Proses pemulangan sempat terkendala oleh faktor cuaca ekstrem dan penutupan jadwal penerbangan reguler akibat masuknya musim dingin di kutub, namun pihak otoritas berhasil mengirimkan armada transportasi darurat pada 7 Mei.
"KOPRI memutuskan segera memulangkannya secara darurat. Meski penerbangan reguler dihentikan karena mulainya musim dingin dan cuaca memburuk, KOPRI berhasil mengamankan transportasi darurat," tambahnya.
Setibanya di Korea Selatan, penanganan kasus pidana pengancaman ini langsung diserahkan kepada kepolisian setempat untuk proses hukum lebih lanjut.
"Penyelidikan formal saat ini sedang dilakukan oleh pihak kepolisian," kata KOPRI.
Insiden kekerasan di wilayah terpencil Antarktika bukan pertama kali terjadi, mengingat beberapa pangkalan riset negara lain juga mencatat rekam jejak kriminal serupa akibat tekanan psikologis di lingkungan yang ekstrem.
Dosen hukum dari University of Tasmania, Hanne Nielsen, memaparkan beberapa contoh kasus hukum lain di benua es tersebut, termasuk ancaman pembunuhan di stasiun milik Afrika Selatan, penusukan oleh ilmuwan Rusia pada 2018, hingga pembunuhan menggunakan kapak es pada tahun 1959.

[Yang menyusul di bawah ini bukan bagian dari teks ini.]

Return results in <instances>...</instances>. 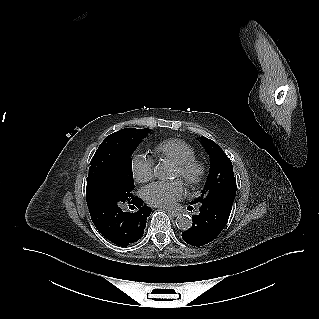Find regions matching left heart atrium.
Instances as JSON below:
<instances>
[{
    "mask_svg": "<svg viewBox=\"0 0 319 319\" xmlns=\"http://www.w3.org/2000/svg\"><path fill=\"white\" fill-rule=\"evenodd\" d=\"M144 199L153 206L169 208L179 200L184 193L181 181L154 182L142 190Z\"/></svg>",
    "mask_w": 319,
    "mask_h": 319,
    "instance_id": "left-heart-atrium-1",
    "label": "left heart atrium"
}]
</instances>
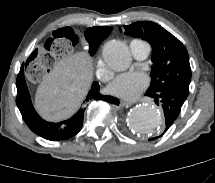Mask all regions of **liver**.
<instances>
[{
    "instance_id": "1",
    "label": "liver",
    "mask_w": 215,
    "mask_h": 183,
    "mask_svg": "<svg viewBox=\"0 0 215 183\" xmlns=\"http://www.w3.org/2000/svg\"><path fill=\"white\" fill-rule=\"evenodd\" d=\"M92 80V60L86 52L58 61L37 88L36 110L48 121L70 117L86 97Z\"/></svg>"
}]
</instances>
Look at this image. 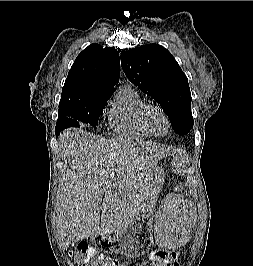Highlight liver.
Listing matches in <instances>:
<instances>
[{"instance_id":"obj_1","label":"liver","mask_w":253,"mask_h":266,"mask_svg":"<svg viewBox=\"0 0 253 266\" xmlns=\"http://www.w3.org/2000/svg\"><path fill=\"white\" fill-rule=\"evenodd\" d=\"M65 179L59 196V234L78 242L116 235L148 207L154 174L170 150L160 144L95 139L70 128L59 136Z\"/></svg>"}]
</instances>
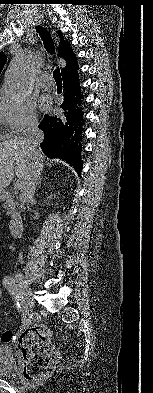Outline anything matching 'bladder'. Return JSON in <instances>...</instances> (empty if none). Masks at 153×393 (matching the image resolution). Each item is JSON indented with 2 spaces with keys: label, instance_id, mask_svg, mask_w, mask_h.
I'll return each mask as SVG.
<instances>
[{
  "label": "bladder",
  "instance_id": "31cf9c89",
  "mask_svg": "<svg viewBox=\"0 0 153 393\" xmlns=\"http://www.w3.org/2000/svg\"><path fill=\"white\" fill-rule=\"evenodd\" d=\"M15 366L10 347L0 345V377L11 378Z\"/></svg>",
  "mask_w": 153,
  "mask_h": 393
}]
</instances>
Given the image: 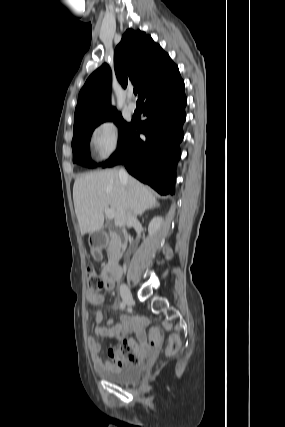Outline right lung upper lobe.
I'll use <instances>...</instances> for the list:
<instances>
[{"mask_svg":"<svg viewBox=\"0 0 285 427\" xmlns=\"http://www.w3.org/2000/svg\"><path fill=\"white\" fill-rule=\"evenodd\" d=\"M176 65L149 35L128 29L114 52V69L121 85L132 83L143 91ZM111 70L105 63L87 79L78 96L74 129L106 117L117 110L110 106ZM73 129V130H74Z\"/></svg>","mask_w":285,"mask_h":427,"instance_id":"right-lung-upper-lobe-1","label":"right lung upper lobe"}]
</instances>
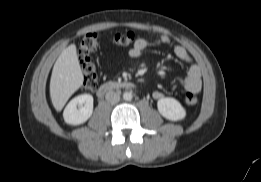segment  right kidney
Here are the masks:
<instances>
[{
  "mask_svg": "<svg viewBox=\"0 0 261 182\" xmlns=\"http://www.w3.org/2000/svg\"><path fill=\"white\" fill-rule=\"evenodd\" d=\"M93 113V96L82 94L73 98L63 112L64 121L70 125L86 122Z\"/></svg>",
  "mask_w": 261,
  "mask_h": 182,
  "instance_id": "ca27d5eb",
  "label": "right kidney"
}]
</instances>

Dr. Nielsen menyebut berbagai masalah di Antarktika terkadang memburuk dengan sangat cepat karena besarnya tantangan hidup dan bekerja di tempat yang tertutup dan terpencil untuk waktu yang lama.
Meskipun setiap calon seleksi ekspedisi wajib melewati rangkaian tes kejiwaan secara ketat, penyelarasan karakter antar-personel tetap menjadi faktor penentu utama dalam meminimalkan konflik internal selama menjalankan misi jangka panjang.
Dr. Nielsen menekankan bahwa mendapatkan kombinasi orang yang tepat dengan karakter sesuai adalah kunci keberhasilan dalam misi jangka panjang di sana.